#### [Your goal]
Extend the press release on scientists' concerns about how climate bills count bioenergy emissions, continuing after its final sentence.

#### [Extract provided]

+---+

Concerns Expressed About Treatment of Bioenergy Sources in U.S. House and Senate Climate/Energy Bills; Improper Accounting Could Lead to Large-Scale Destruction of Forests, Undercutting of Other Climate Change Gains.

WASHINGTON, May 24 /PRNewswire-USNewswire/ — Ninety of America’s leading scientists today urged U.S. House and Senate leaders to make sure that any climate/energy bill or regulation accurately accounts for carbon dioxide (CO2) emissions when it comes to bioenergy, including biofuels such as ethanol.

In the letter to U.S. House Speaker Nancy Pelosi, U.S. Majority Leader Harry Reid, and key Obama Administration officials, the scientists caution that ignoring the carbon impact of bioenergy can actually lead to increases in greenhouse gas emissions because not all forms of bioenergy produce less carbon dioxide pollution than fossil fuels. They write: “Replacement of fossil fuels with bioenergy does not directly stop carbon dioxide emissions from tailpipes or smokestacks. Although fossil fuel emissions are reduced or eliminated, the combustion of biomass replaces fossil emissions with its own emissions (which may even be higher per unit of energy because of the lower energy to carbon ratio of biomass).”

+---+

#### [Material provided]
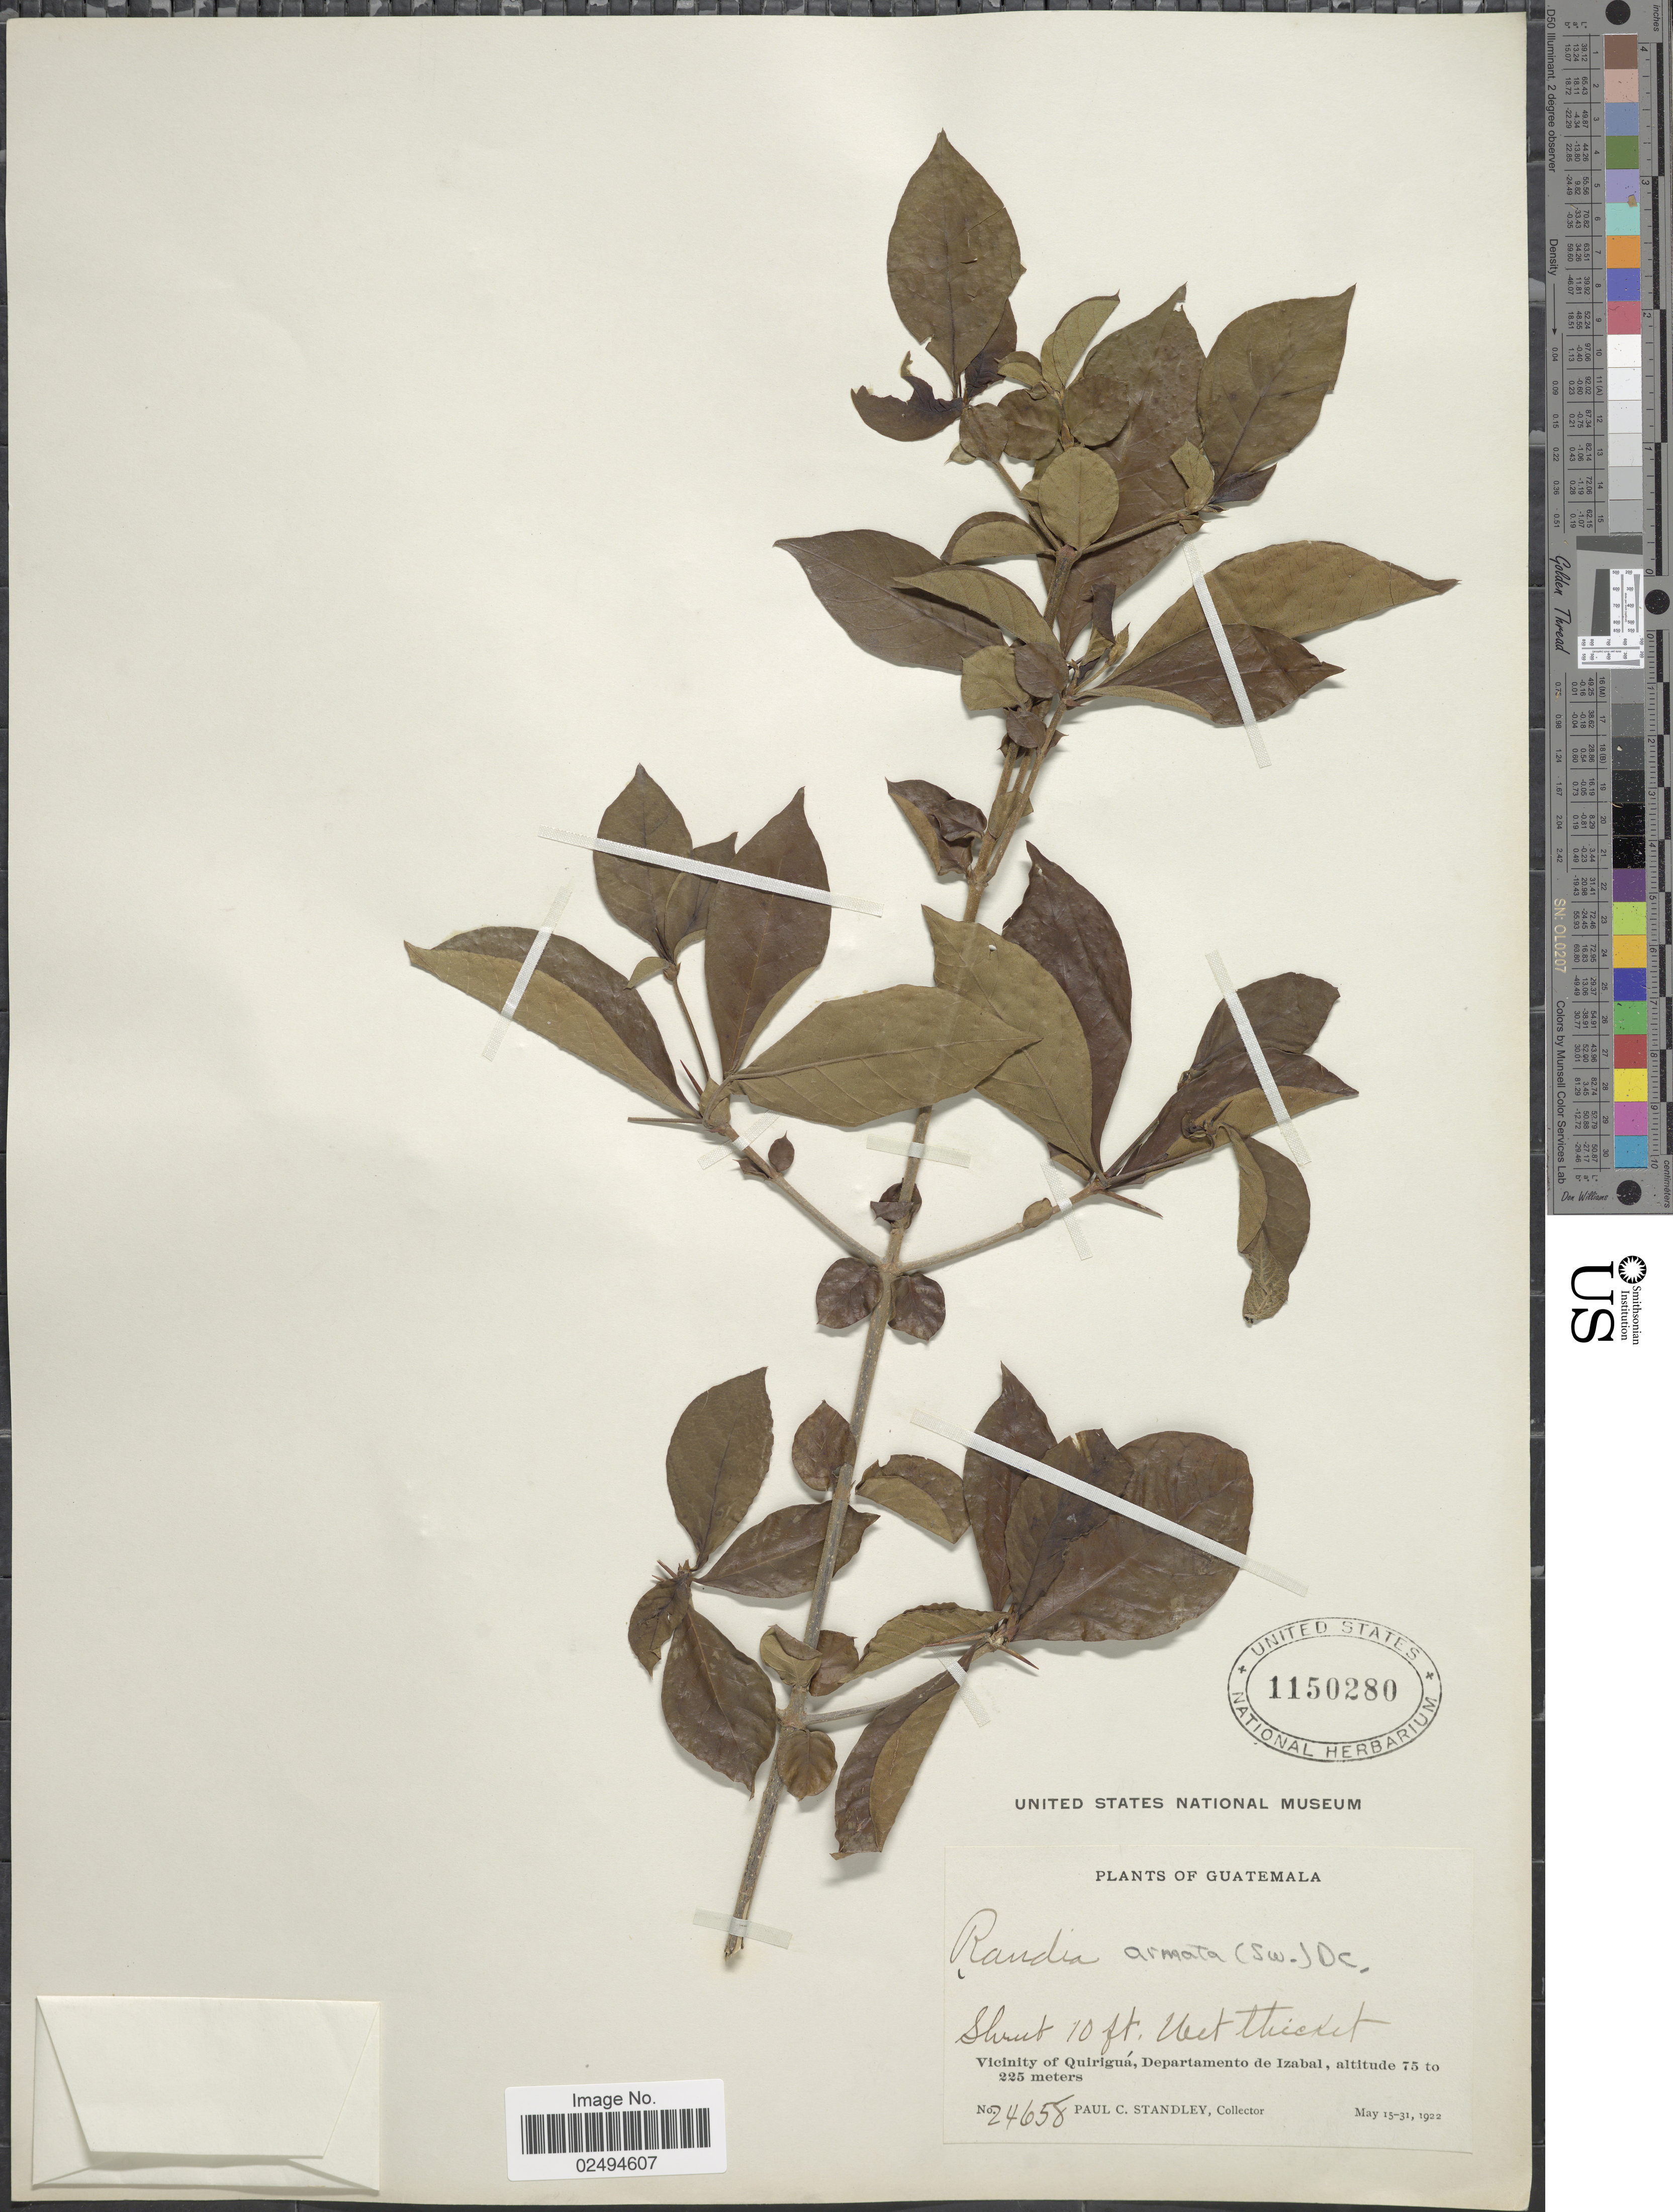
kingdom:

+---+

#### [Response to this exercise]
“There may be a public perception that all biofuels and bioenergy are equally good for the environment and are all lower in carbon emissions than fossil fuels, but that’s not true,” said Dr. William Schlesinger, president of the Cary Institute of Ecosystem Studies, one of the scientists who signed the letter. “Many produce just as much or more carbon pollution than oil, gas, and coal. If our laws and regulations treat high-carbon-impact bioenergy sources, like today’s corn ethanol, as if they are low-carbon, we’re fooling ourselves and undercutting the purpose of those same laws and regulations.”

According to the scientists, what the United States decides to do in terms of accounting for bioenergy will have major repercussions around the globe. “U.S. laws will also influence world treatment of bioenergy. A number of studies in distinguished journals have estimated that globally improper accounting of bioenergy could lead to large-scale clearing of the world’s forests.”

Failure to properly account for bioenergy CO2 emissions could seriously undermine other efforts to address climate change, the scientists warn. “Many international treaties and domestic laws and bills account for bioenergy incorrectly by treating all bioenergy as causing a 100% reduction in emissions regardless of the source of the biomass. … Under some scenarios, this approach could eliminate most of the expected greenhouse gas reductions during the next several decades …”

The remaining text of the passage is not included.